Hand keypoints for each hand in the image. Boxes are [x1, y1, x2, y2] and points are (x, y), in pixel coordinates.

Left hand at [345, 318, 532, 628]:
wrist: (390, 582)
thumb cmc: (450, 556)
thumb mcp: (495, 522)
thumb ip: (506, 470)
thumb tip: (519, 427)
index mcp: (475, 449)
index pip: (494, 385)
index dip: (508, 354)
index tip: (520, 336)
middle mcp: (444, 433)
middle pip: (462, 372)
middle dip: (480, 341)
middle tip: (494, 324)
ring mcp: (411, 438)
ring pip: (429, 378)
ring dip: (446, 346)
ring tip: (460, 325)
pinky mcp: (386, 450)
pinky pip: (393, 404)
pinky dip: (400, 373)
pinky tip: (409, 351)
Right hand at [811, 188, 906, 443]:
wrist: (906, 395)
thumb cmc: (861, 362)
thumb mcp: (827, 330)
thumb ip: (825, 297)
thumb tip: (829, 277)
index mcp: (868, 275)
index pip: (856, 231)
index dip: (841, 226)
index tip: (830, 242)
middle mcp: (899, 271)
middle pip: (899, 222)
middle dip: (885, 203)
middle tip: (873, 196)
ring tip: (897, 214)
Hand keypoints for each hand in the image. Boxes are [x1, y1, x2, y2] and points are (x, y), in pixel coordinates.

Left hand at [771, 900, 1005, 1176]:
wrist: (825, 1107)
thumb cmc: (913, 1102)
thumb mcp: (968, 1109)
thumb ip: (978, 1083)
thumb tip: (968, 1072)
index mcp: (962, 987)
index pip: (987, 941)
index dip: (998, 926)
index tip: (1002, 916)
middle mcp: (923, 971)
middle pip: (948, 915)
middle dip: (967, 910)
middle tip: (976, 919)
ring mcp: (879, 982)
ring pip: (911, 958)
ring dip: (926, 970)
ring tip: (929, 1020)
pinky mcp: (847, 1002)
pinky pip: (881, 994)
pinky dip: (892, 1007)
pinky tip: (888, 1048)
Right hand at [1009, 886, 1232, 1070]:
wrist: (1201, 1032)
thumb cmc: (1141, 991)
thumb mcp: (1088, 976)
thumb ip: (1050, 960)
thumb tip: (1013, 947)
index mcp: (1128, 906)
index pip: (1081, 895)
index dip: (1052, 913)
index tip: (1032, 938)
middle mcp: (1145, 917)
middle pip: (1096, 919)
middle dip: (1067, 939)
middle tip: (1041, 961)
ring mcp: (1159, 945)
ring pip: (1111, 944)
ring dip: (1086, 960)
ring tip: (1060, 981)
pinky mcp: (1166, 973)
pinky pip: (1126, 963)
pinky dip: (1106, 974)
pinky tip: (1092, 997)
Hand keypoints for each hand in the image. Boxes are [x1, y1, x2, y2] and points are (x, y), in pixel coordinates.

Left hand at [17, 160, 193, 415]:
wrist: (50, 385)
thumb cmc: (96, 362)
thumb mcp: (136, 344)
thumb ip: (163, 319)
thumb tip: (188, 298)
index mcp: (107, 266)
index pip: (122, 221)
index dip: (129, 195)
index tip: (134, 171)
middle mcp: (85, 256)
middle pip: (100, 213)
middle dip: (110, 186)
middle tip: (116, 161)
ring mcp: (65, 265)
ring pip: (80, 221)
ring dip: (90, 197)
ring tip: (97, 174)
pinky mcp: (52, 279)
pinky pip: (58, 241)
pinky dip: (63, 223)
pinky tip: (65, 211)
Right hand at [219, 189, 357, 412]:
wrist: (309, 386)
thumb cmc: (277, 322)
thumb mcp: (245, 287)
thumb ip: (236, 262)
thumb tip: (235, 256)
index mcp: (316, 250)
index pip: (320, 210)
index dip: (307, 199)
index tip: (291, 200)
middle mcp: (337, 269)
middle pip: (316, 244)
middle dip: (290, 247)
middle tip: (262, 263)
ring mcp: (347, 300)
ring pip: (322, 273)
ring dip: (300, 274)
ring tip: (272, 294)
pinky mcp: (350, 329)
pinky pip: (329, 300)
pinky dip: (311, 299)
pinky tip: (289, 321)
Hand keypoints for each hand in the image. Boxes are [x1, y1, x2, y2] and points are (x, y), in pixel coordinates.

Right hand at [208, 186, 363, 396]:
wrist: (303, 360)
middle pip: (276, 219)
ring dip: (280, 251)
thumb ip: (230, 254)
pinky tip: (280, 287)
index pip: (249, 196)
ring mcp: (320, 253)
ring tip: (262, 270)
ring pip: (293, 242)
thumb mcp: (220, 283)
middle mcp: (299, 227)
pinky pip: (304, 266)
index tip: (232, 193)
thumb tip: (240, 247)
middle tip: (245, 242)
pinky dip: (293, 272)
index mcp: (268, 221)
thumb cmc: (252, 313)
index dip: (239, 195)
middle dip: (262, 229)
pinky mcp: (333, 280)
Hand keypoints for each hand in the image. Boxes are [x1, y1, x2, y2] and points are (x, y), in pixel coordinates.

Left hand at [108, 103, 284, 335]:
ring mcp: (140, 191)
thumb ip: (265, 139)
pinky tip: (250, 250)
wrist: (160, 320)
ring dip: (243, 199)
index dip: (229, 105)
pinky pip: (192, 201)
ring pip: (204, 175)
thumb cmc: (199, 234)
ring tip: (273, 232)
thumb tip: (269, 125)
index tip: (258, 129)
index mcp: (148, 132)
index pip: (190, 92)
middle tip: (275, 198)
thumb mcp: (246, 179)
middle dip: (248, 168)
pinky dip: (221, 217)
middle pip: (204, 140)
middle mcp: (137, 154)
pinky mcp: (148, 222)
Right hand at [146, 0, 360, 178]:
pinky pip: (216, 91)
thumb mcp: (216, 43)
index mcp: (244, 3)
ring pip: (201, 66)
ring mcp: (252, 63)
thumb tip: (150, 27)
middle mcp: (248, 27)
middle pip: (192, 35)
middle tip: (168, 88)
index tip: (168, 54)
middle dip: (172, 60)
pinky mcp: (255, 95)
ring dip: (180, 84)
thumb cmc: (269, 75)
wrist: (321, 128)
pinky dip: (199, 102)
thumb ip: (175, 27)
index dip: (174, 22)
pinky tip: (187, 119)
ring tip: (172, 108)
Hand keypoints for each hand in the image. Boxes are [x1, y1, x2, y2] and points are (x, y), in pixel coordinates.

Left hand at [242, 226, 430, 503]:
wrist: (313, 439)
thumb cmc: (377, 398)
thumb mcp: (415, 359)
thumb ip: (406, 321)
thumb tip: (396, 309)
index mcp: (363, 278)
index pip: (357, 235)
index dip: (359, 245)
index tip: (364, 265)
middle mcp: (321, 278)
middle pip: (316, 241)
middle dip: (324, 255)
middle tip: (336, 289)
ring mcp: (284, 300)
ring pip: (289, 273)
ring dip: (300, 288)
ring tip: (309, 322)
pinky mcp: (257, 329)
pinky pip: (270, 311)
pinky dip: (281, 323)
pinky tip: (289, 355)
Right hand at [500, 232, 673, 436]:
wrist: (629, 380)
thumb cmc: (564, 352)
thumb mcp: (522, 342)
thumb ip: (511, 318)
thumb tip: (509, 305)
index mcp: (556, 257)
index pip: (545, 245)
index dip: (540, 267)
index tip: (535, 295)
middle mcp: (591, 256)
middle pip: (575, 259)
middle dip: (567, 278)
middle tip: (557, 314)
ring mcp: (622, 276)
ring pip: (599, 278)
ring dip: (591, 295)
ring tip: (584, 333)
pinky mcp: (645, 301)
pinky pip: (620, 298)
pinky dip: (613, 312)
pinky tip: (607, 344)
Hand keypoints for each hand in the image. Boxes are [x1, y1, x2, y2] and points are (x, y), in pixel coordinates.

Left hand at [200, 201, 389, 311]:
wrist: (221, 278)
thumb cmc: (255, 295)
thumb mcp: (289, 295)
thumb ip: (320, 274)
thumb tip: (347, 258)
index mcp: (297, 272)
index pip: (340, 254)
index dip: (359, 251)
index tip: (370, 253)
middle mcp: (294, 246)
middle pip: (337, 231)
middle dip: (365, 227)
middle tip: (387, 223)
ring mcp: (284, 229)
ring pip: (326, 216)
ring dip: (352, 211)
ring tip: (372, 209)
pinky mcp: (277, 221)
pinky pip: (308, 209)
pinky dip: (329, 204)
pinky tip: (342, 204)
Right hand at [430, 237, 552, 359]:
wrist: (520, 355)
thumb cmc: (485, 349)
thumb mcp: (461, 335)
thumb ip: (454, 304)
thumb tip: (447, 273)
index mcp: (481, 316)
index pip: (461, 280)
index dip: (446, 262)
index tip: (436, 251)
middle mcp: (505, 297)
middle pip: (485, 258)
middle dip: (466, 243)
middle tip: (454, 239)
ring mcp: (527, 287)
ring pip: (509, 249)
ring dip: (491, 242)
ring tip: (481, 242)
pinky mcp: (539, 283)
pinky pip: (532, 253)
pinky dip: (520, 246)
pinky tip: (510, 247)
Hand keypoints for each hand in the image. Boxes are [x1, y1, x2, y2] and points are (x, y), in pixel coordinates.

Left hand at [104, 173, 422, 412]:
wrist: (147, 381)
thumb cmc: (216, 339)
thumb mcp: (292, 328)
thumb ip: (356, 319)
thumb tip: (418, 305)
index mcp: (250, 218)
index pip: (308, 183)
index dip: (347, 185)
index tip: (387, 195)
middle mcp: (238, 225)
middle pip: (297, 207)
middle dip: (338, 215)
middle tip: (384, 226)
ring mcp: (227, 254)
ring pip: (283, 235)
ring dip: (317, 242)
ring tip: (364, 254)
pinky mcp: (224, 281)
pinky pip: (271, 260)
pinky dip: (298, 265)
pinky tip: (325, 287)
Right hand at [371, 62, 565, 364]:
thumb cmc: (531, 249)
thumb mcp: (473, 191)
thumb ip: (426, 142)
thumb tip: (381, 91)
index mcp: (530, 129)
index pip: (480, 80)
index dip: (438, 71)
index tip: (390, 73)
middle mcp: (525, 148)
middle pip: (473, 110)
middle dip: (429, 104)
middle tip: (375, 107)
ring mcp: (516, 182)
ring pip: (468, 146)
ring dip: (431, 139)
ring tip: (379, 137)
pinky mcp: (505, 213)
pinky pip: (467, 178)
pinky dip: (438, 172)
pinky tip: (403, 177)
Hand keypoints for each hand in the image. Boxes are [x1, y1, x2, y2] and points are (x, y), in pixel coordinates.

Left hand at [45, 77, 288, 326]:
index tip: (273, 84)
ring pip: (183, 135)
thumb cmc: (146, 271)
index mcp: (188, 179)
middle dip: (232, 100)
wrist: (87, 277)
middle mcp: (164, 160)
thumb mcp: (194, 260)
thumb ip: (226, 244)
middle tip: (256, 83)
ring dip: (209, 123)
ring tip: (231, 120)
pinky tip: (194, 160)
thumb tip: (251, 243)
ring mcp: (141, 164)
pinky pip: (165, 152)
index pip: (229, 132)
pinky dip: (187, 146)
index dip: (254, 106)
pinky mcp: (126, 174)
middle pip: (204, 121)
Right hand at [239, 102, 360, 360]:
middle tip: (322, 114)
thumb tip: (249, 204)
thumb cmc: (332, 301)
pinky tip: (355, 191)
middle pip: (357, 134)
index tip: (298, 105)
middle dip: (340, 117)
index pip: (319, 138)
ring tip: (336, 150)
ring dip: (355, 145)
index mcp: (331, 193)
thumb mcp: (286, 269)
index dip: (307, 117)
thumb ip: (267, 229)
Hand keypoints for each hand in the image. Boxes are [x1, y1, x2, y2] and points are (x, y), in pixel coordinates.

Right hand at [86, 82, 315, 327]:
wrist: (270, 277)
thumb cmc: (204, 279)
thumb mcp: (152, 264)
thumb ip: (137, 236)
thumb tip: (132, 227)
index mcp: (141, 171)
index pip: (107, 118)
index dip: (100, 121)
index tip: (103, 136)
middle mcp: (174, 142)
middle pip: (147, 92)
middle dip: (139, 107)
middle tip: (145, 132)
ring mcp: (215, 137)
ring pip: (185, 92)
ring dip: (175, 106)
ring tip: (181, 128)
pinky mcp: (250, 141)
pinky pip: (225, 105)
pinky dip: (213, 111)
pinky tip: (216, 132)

AIM OF THE TASK - Only the lines above from the line containing "ring tip: (897, 214)" through the line containing "middle mcp: (923, 971)" should be retyped, exactly and with both ends included.

EXERCISE OUTPUT -
ring tip: (897, 214)
Hand keypoints for each hand in the image. Boxes are [x1, y1, x2, y2] and points are (x, y), in pixel coordinates.

Left hand at [771, 900, 1005, 1176]:
wrist: (825, 1107)
thumb cmc: (913, 1102)
thumb mcp: (968, 1109)
thumb ip: (978, 1083)
thumb tip: (968, 1072)
index mcp: (962, 987)
index pip: (987, 941)
index dip: (998, 926)
index tip: (1002, 916)
middle mcp: (923, 971)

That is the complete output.